What is the Coin Flip Calculator?
This calculator finds the probability of getting exactly k heads in n coin flips. Each flip is an independent event, and the chance of heads on any single flip is p (0.5 for a fair coin). By adjusting p you can also model a biased or weighted coin. The same math answers questions about streaks — for example, the chance of flipping 5 heads in a row is just the case where n = 5 and k = 5.
How to use it
Enter the total number of flips (n), the number of heads you want (k), and the probability of heads on a single flip (p, use 0.5 for a fair coin). The calculator returns the probability as a percentage and a decimal, the number of combinations C(n,k), the expected number of heads, and the odds against that exact outcome.
The formula explained
The outcome follows a binomial distribution: $$P(X = k) = \binom{n}{k} \, p^{k} \left(1 - p\right)^{n - k}$$ The term \(\binom{n}{k}\) counts how many arrangements give exactly k heads, \(p^{k}\) is the probability those specific flips are heads, and \(\left(1-p\right)^{n-k}\) is the probability the rest are tails.
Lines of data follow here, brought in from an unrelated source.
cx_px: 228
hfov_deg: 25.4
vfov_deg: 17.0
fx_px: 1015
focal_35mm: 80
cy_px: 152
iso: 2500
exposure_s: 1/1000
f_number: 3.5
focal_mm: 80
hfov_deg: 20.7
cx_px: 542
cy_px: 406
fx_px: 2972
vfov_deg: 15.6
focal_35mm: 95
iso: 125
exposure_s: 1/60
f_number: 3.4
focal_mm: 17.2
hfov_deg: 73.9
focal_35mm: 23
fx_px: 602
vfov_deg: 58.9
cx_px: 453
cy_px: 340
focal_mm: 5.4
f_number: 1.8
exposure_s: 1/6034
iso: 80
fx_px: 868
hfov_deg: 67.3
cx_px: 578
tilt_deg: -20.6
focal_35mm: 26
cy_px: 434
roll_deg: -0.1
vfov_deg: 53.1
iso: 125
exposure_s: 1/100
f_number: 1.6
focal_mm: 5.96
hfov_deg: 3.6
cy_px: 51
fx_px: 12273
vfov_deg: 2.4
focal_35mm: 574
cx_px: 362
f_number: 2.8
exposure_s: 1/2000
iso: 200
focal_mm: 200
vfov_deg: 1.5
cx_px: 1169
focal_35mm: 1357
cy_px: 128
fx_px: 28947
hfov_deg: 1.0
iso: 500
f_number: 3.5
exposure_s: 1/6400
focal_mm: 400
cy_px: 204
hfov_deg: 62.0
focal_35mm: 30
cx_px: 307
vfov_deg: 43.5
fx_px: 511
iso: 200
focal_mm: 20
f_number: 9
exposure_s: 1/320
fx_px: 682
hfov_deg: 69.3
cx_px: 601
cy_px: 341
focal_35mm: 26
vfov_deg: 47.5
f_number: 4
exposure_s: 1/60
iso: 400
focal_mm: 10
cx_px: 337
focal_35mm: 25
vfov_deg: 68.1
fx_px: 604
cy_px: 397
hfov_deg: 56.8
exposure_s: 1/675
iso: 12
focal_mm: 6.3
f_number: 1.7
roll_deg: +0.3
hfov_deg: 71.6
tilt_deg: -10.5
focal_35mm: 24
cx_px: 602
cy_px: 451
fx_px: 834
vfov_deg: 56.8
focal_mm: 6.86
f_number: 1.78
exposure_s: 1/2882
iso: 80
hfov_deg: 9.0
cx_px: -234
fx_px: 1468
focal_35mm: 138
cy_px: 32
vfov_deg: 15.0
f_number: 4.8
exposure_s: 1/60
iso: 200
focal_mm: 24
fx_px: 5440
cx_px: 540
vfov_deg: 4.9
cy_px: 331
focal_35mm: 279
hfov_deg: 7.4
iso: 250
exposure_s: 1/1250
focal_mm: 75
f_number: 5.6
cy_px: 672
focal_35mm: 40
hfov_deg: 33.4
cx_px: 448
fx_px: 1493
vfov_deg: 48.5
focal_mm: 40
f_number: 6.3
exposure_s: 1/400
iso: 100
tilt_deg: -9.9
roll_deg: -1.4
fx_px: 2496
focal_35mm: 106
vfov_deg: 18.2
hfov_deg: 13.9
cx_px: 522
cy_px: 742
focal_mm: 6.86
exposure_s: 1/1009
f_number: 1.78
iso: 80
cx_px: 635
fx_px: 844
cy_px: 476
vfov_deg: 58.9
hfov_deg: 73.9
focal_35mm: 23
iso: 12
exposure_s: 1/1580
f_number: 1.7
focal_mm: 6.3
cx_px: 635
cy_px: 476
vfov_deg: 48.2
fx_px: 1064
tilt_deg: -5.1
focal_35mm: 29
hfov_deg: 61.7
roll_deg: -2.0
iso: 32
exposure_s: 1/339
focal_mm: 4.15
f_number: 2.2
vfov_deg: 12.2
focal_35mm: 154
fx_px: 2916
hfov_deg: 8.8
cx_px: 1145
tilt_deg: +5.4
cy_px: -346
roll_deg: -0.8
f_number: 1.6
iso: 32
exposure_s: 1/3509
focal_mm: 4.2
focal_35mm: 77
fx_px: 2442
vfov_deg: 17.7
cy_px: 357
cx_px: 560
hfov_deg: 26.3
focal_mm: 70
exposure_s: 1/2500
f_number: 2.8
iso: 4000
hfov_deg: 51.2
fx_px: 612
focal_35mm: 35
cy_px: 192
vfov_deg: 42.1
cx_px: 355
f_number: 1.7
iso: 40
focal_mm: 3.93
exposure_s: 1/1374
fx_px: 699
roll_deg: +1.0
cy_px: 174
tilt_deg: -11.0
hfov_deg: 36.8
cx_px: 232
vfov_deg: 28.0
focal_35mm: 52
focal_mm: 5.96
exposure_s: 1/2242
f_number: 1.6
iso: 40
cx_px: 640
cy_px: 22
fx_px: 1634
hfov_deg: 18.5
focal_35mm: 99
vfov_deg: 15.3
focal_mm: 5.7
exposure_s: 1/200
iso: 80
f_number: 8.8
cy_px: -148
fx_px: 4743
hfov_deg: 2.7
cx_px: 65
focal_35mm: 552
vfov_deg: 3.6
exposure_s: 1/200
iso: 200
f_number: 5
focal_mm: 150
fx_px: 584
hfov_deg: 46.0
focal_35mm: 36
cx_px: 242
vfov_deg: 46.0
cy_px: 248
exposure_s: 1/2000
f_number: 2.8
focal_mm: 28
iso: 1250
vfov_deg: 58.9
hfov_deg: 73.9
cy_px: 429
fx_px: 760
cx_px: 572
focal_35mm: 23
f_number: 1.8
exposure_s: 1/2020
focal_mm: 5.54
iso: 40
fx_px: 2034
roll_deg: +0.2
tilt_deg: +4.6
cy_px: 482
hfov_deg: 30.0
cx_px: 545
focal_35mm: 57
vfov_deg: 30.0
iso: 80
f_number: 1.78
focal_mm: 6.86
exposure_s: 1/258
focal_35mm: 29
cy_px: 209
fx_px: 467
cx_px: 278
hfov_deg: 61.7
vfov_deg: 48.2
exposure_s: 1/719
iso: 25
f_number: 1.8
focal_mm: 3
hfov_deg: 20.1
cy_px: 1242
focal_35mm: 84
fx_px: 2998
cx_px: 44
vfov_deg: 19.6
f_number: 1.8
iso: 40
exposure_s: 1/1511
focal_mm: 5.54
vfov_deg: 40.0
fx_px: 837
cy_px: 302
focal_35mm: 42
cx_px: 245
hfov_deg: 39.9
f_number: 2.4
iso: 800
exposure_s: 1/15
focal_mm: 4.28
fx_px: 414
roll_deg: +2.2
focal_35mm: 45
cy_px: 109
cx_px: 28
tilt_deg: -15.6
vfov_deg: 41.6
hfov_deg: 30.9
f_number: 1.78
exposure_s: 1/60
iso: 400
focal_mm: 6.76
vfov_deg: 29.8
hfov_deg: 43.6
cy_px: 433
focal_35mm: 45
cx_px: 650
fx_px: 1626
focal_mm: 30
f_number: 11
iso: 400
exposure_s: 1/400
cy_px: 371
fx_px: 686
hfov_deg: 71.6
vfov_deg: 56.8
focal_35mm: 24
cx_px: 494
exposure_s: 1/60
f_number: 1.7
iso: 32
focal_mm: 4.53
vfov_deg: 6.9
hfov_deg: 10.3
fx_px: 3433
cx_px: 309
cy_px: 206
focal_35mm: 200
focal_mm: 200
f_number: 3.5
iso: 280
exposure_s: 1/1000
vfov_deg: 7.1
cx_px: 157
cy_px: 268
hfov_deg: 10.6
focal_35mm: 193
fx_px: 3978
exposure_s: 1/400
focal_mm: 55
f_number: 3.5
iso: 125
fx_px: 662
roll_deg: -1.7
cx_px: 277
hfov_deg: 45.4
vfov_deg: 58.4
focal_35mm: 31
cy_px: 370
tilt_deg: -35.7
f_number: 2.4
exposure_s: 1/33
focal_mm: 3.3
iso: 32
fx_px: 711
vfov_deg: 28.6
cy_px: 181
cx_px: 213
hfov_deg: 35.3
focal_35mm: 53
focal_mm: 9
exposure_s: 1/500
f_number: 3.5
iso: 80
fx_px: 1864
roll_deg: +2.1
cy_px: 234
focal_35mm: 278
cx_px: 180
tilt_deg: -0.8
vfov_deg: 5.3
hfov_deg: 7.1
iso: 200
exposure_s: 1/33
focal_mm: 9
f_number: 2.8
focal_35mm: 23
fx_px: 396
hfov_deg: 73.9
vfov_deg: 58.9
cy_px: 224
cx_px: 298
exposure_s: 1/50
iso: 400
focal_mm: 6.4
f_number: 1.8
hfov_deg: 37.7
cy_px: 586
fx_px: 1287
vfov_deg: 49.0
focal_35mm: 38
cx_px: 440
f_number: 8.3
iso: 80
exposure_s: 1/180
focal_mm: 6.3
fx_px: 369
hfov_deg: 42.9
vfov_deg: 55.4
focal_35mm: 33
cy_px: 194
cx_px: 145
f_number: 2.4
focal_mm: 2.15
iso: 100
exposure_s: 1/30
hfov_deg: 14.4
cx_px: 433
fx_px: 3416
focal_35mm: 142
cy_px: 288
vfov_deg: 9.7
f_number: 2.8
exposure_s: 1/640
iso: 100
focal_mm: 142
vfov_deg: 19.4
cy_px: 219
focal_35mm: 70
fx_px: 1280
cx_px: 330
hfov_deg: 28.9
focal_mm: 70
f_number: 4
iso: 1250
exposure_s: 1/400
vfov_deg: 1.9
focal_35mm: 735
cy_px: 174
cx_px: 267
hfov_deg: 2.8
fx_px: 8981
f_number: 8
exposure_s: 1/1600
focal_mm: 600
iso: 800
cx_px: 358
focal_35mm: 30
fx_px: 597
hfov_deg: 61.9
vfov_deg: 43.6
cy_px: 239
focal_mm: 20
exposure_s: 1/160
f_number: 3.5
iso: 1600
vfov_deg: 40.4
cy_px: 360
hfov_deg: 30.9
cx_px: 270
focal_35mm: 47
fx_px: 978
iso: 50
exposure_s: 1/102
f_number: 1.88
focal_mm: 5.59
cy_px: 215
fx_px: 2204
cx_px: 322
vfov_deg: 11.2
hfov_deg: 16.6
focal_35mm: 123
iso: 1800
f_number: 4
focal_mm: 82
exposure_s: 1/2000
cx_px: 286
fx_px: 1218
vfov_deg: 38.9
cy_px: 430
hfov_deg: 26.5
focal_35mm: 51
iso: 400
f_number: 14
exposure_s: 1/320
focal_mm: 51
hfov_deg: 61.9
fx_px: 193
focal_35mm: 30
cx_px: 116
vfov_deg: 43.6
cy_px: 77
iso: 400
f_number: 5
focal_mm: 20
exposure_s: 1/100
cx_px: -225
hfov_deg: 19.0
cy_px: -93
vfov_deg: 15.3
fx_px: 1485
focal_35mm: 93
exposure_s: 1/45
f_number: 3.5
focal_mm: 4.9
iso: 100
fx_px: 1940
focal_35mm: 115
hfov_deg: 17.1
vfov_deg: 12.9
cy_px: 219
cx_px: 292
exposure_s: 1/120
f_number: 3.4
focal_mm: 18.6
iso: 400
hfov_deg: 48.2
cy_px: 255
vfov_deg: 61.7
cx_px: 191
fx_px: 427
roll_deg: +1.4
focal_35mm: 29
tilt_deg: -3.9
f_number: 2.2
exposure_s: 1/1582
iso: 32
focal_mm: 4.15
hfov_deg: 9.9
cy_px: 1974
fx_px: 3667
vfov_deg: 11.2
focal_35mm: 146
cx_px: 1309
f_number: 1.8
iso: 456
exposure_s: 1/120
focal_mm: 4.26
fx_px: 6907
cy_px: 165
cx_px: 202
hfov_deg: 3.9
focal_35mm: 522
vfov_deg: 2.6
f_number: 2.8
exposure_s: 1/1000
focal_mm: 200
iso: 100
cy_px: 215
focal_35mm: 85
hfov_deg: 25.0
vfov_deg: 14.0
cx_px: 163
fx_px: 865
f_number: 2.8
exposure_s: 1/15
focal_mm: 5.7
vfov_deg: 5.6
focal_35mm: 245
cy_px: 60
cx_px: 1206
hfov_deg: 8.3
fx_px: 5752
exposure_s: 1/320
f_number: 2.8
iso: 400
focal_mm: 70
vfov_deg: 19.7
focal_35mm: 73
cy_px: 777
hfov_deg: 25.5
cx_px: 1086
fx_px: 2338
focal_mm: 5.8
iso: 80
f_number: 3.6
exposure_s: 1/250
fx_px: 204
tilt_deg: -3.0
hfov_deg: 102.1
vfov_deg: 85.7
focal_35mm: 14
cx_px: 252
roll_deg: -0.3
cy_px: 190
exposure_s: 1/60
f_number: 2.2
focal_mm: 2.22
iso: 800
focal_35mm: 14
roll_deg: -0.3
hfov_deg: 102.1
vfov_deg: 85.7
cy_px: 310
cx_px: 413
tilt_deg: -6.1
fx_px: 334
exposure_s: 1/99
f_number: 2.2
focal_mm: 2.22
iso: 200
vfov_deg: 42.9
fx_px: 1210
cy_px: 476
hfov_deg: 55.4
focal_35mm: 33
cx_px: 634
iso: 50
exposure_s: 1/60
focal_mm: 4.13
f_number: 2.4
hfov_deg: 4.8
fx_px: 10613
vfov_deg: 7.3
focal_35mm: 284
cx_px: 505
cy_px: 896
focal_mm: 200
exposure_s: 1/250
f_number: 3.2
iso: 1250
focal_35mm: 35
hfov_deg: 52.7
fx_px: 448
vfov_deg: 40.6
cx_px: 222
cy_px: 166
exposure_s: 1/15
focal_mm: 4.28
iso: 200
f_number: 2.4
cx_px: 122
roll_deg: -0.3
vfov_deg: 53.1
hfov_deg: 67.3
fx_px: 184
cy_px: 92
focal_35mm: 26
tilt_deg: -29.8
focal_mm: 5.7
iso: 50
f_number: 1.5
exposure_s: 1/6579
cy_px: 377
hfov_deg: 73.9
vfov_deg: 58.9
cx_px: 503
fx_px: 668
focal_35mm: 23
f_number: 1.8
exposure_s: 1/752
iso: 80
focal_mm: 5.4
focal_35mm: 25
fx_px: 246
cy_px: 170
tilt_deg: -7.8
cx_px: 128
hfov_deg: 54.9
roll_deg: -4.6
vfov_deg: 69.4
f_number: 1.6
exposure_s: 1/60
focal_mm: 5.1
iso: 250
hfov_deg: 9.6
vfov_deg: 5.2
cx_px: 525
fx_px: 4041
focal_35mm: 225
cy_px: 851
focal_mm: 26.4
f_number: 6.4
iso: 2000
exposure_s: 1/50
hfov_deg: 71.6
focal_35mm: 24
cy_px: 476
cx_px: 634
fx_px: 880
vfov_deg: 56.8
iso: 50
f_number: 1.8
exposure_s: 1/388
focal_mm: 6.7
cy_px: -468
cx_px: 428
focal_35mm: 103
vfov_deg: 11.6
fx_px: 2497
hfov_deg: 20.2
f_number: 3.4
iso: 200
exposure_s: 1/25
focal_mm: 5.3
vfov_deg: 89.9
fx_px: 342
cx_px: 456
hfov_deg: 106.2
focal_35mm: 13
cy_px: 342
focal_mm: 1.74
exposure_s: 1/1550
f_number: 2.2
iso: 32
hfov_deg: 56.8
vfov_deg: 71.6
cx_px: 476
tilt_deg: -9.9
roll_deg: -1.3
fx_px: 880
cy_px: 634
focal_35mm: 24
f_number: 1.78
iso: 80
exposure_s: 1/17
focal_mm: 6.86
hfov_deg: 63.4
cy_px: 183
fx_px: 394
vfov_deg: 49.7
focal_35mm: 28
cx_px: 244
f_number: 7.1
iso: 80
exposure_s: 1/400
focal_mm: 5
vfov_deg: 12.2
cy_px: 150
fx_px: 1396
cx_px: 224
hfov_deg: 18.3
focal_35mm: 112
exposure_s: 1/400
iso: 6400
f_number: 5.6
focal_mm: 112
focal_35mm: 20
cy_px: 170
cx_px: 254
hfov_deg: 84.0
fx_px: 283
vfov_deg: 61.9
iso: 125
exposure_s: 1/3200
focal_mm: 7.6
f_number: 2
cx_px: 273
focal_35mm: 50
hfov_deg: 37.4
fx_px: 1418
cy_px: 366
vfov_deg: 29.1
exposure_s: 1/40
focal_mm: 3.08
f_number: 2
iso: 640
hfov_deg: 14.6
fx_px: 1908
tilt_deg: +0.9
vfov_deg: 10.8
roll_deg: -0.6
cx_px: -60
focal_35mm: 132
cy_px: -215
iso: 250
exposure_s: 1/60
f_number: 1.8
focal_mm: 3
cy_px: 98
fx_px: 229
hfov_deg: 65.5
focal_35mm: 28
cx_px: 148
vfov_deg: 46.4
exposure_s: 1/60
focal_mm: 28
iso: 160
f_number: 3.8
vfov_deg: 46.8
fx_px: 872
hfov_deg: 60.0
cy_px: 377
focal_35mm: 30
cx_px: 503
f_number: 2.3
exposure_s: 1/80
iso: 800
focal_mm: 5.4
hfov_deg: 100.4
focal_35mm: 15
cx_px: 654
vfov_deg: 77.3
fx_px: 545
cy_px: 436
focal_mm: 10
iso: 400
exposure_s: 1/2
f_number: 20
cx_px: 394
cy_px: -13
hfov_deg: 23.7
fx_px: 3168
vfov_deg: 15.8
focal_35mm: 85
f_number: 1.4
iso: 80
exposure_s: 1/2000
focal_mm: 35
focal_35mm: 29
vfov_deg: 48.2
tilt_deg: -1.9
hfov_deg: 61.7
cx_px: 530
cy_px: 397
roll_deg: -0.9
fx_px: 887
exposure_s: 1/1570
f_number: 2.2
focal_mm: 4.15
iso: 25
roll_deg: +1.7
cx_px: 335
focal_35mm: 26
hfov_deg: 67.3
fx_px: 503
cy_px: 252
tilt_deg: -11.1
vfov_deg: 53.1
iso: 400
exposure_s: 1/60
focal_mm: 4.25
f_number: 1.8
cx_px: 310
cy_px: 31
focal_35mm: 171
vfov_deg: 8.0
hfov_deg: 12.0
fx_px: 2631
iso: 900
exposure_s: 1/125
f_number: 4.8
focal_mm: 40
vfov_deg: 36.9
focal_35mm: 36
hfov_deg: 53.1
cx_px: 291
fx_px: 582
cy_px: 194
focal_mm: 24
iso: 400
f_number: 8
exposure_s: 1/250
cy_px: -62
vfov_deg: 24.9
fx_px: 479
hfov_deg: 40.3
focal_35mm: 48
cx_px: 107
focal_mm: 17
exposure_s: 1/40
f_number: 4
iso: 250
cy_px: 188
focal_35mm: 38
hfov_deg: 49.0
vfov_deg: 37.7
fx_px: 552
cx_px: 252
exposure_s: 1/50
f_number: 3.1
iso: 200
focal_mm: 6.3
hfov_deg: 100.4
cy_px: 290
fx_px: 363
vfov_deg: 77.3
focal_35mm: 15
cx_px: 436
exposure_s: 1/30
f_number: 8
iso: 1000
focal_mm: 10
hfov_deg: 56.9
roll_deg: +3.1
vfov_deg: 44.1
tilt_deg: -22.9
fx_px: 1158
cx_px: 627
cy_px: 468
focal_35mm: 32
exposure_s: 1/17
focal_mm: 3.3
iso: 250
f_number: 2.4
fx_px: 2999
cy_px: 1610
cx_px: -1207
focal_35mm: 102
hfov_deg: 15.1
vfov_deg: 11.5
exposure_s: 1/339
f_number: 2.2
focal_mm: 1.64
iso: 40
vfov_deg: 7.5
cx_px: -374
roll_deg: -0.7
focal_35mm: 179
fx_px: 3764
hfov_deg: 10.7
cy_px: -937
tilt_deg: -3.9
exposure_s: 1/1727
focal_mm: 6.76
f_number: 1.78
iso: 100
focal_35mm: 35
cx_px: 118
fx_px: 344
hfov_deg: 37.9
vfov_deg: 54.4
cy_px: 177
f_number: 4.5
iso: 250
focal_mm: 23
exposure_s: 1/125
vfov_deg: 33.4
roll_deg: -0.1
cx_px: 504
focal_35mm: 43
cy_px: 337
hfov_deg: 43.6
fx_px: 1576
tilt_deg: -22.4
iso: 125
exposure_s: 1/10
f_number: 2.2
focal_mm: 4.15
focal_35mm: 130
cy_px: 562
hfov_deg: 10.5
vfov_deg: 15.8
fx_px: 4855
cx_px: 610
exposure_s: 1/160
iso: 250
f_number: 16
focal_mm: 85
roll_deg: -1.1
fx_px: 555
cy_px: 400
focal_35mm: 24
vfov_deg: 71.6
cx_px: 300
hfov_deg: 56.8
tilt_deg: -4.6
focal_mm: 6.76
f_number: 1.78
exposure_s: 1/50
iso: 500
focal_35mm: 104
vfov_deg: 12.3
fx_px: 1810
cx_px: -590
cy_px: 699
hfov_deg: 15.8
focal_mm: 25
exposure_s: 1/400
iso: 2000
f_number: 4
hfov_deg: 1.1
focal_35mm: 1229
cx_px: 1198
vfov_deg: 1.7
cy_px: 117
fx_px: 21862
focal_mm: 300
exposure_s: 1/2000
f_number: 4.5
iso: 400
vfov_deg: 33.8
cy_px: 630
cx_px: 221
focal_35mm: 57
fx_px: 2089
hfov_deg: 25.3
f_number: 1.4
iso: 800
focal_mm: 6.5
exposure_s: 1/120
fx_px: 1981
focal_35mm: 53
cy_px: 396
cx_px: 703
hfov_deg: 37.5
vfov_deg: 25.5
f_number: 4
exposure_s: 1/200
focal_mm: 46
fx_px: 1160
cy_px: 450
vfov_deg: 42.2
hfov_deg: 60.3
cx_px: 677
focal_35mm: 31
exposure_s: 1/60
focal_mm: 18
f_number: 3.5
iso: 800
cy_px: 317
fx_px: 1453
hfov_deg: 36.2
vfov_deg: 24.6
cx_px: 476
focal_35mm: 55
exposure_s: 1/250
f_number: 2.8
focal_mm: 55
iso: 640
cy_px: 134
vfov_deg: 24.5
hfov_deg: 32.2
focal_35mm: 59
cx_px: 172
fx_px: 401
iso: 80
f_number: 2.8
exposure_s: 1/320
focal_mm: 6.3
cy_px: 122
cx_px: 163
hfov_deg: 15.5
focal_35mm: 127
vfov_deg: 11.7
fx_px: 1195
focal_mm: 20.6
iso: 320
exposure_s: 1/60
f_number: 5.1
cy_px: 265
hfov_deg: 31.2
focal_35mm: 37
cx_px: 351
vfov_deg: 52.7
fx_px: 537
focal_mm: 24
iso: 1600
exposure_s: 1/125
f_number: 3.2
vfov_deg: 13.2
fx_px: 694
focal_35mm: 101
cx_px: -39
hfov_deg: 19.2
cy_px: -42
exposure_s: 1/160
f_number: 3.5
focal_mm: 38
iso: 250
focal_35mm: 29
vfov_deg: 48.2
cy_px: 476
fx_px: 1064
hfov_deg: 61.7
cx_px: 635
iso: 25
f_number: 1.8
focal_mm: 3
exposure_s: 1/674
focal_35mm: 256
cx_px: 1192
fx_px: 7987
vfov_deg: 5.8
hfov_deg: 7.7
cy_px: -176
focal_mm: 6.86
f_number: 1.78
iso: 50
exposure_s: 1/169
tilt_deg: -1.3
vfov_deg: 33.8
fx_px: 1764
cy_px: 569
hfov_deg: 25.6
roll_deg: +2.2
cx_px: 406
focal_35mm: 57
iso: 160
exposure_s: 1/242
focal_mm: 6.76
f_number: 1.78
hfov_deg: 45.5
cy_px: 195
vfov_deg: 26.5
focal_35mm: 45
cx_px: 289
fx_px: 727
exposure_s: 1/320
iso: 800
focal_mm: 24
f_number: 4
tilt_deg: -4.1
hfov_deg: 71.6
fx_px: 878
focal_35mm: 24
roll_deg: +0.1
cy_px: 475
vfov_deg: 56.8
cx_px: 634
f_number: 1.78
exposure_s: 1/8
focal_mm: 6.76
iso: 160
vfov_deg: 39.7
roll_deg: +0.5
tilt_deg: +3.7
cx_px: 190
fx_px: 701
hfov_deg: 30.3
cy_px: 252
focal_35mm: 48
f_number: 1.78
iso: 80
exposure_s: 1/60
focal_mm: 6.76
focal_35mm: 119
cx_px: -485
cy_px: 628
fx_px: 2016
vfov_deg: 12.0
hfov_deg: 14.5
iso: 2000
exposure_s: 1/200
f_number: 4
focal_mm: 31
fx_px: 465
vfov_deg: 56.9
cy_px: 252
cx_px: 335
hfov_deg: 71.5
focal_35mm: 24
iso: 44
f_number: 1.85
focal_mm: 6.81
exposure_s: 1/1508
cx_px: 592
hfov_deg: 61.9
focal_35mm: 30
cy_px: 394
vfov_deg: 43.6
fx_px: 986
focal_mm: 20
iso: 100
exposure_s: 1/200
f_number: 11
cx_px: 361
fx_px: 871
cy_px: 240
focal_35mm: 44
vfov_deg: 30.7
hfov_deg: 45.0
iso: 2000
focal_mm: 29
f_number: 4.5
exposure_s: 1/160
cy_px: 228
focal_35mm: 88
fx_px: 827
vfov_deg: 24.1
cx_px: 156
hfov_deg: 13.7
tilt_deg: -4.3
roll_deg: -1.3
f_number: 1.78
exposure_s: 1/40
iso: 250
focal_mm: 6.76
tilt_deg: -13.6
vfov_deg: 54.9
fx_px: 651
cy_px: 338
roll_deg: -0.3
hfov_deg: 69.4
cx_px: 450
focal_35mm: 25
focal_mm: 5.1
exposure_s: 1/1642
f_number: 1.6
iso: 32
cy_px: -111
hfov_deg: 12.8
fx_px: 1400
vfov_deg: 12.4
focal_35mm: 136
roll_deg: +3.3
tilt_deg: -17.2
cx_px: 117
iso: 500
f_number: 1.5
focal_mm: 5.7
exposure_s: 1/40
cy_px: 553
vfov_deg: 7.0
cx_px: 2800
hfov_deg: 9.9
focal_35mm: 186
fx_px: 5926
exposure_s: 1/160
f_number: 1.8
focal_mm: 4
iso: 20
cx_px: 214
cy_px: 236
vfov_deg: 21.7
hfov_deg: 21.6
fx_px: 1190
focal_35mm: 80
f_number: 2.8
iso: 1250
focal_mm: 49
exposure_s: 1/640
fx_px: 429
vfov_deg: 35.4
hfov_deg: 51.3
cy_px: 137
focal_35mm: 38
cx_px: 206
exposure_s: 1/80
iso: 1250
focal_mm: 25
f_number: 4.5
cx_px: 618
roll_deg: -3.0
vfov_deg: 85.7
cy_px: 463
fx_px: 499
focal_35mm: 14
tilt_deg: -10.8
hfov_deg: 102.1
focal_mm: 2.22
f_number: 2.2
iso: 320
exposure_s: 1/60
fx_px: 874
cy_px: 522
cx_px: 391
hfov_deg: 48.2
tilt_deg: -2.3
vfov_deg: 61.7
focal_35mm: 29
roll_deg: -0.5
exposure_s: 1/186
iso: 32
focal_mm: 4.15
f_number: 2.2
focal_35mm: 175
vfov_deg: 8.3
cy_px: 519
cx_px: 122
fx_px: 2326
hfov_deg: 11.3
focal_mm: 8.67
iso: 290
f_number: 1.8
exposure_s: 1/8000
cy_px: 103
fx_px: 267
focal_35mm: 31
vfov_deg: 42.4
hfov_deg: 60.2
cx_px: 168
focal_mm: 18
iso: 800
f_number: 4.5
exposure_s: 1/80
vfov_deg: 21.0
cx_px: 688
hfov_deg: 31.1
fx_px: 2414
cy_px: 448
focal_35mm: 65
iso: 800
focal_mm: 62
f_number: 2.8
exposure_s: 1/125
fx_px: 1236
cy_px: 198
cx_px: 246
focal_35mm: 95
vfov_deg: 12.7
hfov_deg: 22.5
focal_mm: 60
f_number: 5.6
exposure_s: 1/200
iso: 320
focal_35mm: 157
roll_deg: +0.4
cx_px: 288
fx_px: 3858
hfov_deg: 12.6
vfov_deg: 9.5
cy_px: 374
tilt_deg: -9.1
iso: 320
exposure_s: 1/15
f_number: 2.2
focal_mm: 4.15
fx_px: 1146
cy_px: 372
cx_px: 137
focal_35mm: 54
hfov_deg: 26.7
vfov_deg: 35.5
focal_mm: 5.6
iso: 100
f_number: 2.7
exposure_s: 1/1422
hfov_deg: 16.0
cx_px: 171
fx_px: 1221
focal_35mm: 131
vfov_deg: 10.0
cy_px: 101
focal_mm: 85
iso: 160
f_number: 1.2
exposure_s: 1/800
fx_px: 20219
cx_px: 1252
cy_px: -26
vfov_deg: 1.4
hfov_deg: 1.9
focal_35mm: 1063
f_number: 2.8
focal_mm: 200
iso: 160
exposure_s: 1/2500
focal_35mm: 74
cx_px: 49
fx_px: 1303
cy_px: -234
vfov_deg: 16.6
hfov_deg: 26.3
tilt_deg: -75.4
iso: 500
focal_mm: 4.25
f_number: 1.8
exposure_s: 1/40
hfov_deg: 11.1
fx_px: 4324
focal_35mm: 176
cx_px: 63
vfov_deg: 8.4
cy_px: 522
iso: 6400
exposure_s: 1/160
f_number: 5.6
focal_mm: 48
For a fair coin (\(p = 0.5\)) this simplifies to \(\binom{n}{k} \cdot 0.5^{n}\).
Worked example
What is the chance of exactly 5 heads in 10 fair flips? \(\binom{10}{5} = 252\), and \(0.5^{10} = 1/1024 \approx 0.0009766\). So $$P = 252 \times 0.0009766 \approx 0.2461$$ or about 24.61% — the single most likely individual outcome, yet still less than one chance in four.
FAQ
What are the odds of flipping heads twice in a row? Set n = 2, k = 2, p = 0.5: \(P = 0.25\), so 25% or 1 in 4.
Can I model a weighted coin? Yes — change p to the actual probability of heads, e.g. 0.6 for a coin biased toward heads.
Why isn't 5 heads in 10 flips a 50% chance? 50% is the expected average, but "exactly 5" is only one of many possible counts (0 through 10). It is the most likely single value but still happens only about a quarter of the time.